No âmbito federal, as inovações trazidas pela Portaria PGFN nº 33/2018 vêm ao encontro dessa perspectiva, a começar pelo alargamento do espectro do controle de legalidade pela legitimação da não cobrança de créditos tributários cujo fundamento tenha sido declarado indevido pela jurisprudência pacífica dos tribunais superiores (artigo 5º, §1º). Mas não só por isso. Sobretudo por introduzir institutos jurídicos até então inexistentes — como a oferta antecipada de garantia (artigo 8º) — ou pouco utilizados após a inscrição em dívida ativa — como o pedido de revisão de dívida inscrita (artigo 15). Todos com o propósito de qualificar os créditos tributários que venham a ser levados à cobrança perante o Judiciário, e de reduzir uma litigiosidade potencialmente estéril, já que passa a ser depurada ainda na esfera administrativa.
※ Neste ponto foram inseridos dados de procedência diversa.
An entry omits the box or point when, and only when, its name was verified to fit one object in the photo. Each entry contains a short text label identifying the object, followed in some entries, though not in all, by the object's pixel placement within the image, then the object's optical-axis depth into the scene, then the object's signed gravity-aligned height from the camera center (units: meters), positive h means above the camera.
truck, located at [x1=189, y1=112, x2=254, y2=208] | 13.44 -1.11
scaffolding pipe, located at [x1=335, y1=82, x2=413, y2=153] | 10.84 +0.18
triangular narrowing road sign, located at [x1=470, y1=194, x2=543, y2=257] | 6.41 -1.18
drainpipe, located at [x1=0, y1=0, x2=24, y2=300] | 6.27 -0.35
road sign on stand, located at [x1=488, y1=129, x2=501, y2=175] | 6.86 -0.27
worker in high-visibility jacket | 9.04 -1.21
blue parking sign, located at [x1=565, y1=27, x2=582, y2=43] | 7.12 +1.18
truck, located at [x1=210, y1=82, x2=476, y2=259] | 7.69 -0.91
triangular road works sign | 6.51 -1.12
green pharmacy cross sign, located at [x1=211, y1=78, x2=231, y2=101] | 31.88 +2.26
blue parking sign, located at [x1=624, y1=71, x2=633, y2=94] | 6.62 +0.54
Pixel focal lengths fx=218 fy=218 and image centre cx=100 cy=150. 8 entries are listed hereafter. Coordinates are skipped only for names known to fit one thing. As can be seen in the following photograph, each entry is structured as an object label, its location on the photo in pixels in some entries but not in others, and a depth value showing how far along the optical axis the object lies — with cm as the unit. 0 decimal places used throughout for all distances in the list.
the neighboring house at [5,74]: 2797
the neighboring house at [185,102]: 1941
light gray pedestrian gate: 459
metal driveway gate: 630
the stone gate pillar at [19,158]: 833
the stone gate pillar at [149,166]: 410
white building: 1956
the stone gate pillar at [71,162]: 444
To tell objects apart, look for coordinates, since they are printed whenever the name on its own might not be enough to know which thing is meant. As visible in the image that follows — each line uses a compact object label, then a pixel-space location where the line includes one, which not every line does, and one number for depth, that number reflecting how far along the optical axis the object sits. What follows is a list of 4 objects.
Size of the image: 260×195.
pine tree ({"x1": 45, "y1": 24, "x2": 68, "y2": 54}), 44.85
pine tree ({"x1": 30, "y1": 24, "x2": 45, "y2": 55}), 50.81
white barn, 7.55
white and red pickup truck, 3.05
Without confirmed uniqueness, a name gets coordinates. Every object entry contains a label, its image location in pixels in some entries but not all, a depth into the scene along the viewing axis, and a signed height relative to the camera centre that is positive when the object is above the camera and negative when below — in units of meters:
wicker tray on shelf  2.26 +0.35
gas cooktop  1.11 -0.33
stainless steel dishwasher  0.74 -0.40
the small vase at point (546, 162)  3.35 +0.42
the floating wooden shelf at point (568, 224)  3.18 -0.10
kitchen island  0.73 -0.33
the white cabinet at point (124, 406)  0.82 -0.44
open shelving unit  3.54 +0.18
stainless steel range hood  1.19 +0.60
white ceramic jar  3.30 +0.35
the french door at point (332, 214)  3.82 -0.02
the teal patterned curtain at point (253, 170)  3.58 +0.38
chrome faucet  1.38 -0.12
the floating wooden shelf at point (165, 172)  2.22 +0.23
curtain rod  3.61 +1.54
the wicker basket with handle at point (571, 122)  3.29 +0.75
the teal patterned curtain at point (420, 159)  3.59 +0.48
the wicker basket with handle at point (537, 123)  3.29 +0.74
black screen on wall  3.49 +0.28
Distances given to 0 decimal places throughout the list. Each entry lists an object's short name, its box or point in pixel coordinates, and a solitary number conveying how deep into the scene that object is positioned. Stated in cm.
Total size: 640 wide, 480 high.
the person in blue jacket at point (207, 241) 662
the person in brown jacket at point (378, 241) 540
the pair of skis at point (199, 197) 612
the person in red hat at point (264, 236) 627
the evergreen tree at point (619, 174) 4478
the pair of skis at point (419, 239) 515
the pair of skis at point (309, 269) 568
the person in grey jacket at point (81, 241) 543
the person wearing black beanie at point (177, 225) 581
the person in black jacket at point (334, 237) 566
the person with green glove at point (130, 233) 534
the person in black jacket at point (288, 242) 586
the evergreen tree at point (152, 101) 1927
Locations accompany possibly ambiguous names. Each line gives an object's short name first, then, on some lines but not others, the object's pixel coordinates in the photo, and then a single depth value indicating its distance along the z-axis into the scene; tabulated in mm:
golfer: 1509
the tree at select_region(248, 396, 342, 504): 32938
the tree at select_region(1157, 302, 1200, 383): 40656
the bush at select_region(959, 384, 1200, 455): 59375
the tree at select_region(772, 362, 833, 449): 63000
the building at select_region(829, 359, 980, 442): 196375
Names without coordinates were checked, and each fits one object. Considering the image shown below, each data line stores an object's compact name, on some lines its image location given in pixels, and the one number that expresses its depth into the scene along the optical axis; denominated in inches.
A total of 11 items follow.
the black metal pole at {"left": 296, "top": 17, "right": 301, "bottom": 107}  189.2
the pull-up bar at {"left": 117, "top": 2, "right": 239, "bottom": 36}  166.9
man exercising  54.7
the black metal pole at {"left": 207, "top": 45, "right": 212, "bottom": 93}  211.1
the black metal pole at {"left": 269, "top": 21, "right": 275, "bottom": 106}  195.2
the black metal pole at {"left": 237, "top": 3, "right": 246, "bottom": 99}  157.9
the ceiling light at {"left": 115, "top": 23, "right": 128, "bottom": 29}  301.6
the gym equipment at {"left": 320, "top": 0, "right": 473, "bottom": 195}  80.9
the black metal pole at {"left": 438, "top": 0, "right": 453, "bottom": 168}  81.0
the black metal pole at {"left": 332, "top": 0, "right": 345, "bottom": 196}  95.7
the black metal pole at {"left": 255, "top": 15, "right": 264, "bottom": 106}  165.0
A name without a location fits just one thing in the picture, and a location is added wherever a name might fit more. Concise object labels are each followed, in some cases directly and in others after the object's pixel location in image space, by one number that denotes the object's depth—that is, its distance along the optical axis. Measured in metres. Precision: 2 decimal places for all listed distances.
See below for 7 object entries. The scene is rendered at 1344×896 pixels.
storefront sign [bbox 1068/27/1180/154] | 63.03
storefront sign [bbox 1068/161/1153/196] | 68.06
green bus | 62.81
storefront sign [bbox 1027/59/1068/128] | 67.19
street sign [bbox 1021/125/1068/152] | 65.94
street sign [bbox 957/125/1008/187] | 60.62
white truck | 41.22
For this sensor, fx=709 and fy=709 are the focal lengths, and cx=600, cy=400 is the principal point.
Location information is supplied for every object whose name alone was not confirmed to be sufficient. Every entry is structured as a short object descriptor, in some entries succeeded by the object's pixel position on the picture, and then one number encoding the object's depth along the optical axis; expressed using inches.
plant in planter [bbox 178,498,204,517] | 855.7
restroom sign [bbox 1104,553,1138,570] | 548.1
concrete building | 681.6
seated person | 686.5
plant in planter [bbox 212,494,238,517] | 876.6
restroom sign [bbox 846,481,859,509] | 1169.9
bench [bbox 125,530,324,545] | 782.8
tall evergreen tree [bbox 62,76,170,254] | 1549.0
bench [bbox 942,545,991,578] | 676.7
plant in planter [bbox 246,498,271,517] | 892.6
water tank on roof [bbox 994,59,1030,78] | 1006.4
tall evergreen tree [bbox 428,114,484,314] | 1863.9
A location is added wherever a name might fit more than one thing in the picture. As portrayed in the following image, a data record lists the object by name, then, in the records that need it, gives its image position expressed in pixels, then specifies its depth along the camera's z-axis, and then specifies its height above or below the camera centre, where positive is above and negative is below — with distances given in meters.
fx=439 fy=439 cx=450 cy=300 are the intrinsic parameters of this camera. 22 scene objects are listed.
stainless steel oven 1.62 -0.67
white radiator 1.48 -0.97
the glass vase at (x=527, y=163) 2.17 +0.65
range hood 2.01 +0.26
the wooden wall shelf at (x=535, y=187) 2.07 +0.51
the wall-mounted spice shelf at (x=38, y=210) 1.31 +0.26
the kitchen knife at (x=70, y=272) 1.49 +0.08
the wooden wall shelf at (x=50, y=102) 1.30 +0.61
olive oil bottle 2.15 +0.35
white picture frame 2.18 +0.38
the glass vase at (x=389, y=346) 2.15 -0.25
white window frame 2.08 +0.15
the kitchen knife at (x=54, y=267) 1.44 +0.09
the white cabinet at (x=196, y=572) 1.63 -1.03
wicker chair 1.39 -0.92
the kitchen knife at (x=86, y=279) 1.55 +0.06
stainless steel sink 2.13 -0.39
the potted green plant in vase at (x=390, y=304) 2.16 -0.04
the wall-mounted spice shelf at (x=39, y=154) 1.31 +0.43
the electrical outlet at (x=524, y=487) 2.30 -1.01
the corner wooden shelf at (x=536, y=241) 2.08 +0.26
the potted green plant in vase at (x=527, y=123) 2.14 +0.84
Não há perdedores quando o Estado aprimora o controle administrativo de legalidade: todos ganham. Inviabiliza-se uma cobrança tributária feita a qualquer custo. Por decorrência, diminui-se a tentação de se adotar condutas meramente arrecadatórias, a serviço de políticas transitórias de governo e em desrespeito à legalidade. E tudo isso acrescido de uma vantagem estratégica: os mecanismos multiportas de controle de legalidade não encontram barreiras na legislação para serem cada vez mais aperfeiçoados, pois, como ressaltado pelo ministro Hermes Lima lá nos idos dos anos 60, “não há lei que o proíba” — vale repetir.